L’objectif étant d’être en mesure d’affronter un espace compétitif qui se profile
à l’horizon 2010, avec la zone de libre échange Euromed, l’Europe élargie, une
politique de délocalisation des entreprises européennes au profit des pays asiatiques
compte tenu des différences d’avantages comparatifs; nos entreprises n’ont d’autres
alternatives que de renforcer les liens entre les professionnels; de créer des projets
porteurs d’une valeur ajoutée pour créer des emplois et augmenter les capacités
technologiques ainsi que partager le savoir faire des entreprises. Et ce afin de pouvoir
résister à la concurrence de puissants partenaires Euroméditerranéens.
Mesdames, Messieurs,
Nul doute que l’action conjuguée des opérateurs économiques pour une
intégration plus profonde, est la seule réponse possible aux défis réels de la
croissance et de la création d’emplois. Et surtout l’emploi des jeunes diplômés, parmi
les jeunes nouveaux entrants sur le marché du travail, ce qui leur donnera la
possibilité de porter un regard neuf sur l’impact du processus d’intégration
maghrébine et éviter la fuite des cerveaux.

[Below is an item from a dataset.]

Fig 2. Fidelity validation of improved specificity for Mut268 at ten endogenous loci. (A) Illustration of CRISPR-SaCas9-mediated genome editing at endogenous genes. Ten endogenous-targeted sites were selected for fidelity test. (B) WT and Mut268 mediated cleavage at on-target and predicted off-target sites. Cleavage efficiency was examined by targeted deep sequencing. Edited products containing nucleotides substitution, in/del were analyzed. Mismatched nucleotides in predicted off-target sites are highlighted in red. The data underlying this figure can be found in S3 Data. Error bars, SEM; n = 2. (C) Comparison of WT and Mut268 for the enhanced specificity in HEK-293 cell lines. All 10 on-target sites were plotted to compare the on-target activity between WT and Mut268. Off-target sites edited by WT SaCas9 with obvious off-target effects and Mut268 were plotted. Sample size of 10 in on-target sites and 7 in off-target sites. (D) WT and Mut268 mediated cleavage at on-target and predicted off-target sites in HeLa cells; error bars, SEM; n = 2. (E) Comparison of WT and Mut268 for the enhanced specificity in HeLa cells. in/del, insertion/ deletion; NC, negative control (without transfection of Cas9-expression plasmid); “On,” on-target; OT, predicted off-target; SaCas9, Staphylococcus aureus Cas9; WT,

Le dessein maghrébin demeure la seule cause mobilisatrice de notre jeunesse
contre les mouvements extrémistes, et contre l’érosion humaine vers l’Europe.

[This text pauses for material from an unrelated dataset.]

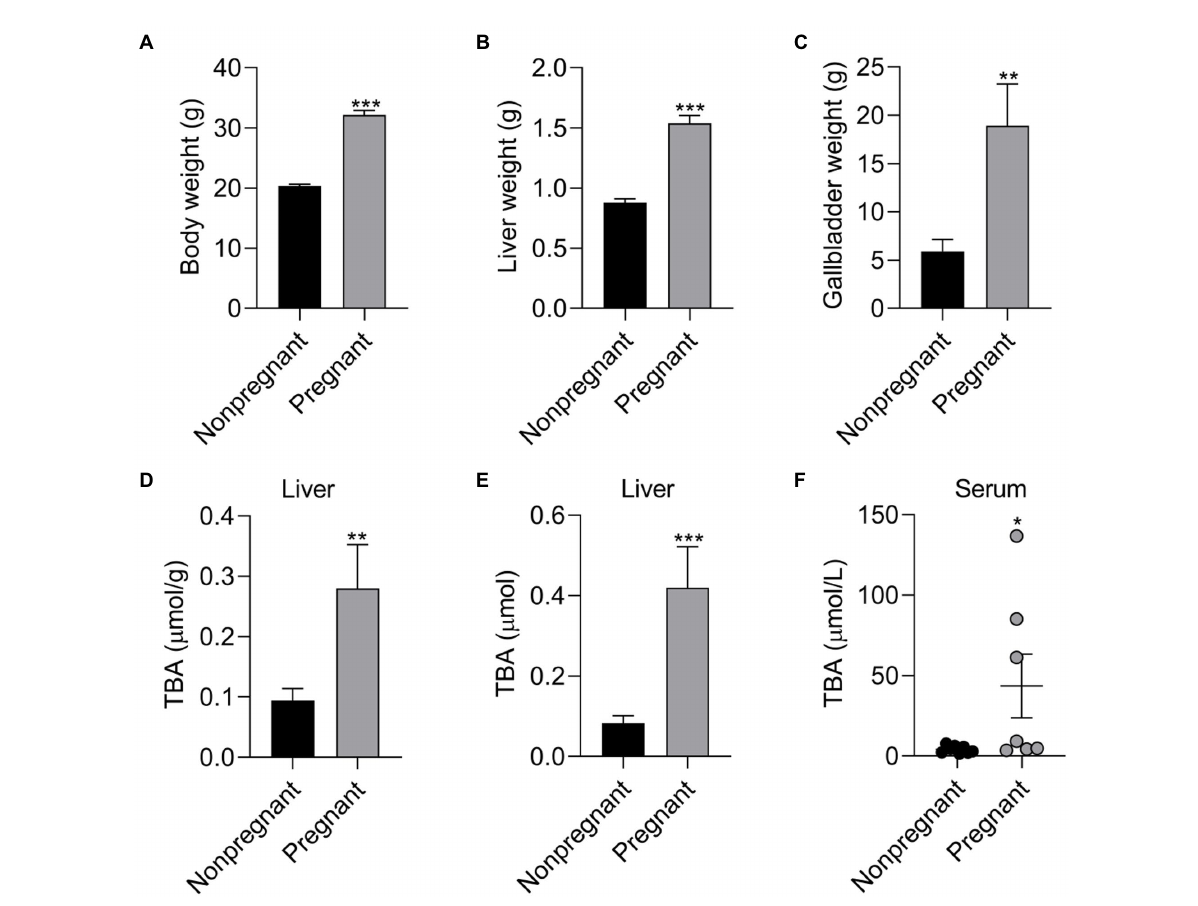
FIGURE 6 The effect of pregnancy on the body composition and BA level of female mice. The effect of pregnancy on (A) body weight, (B) liver weight and (C) gallbladder weight of female mice; The effect of pregnancy on (D) TBA concentration, (E) TBA levels of liver, and (F) serum TBA levels of female mice. Data are shown as means ± SE, * p < 0.05, ** p < 0.01, *** p <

Tout en livrant ces réflexions à votre appréciation, qu’il me soit permis de
conclure mon intervention sur une note optimiste et d’assurer que pour tous nos
dirigeants Maghrébins l’intégration maghrébine demeure une option irréversible, cette
rencontre le confirme.
Une grande ambition aussi, à vous, acteurs économiques de la rendre réelle en
conjuguant vos efforts, et en oeuvrant de concert pour cultiver le sens de l’intérêt
collectif et développer l’envie d’entreprendre Maghrébin et de défendre le label
Maghrébin.
Je forme tous mes vœux que les travaux de cette rencontre soient couronnés
de succès, et puissent dégager des lignes prioritaires d’action.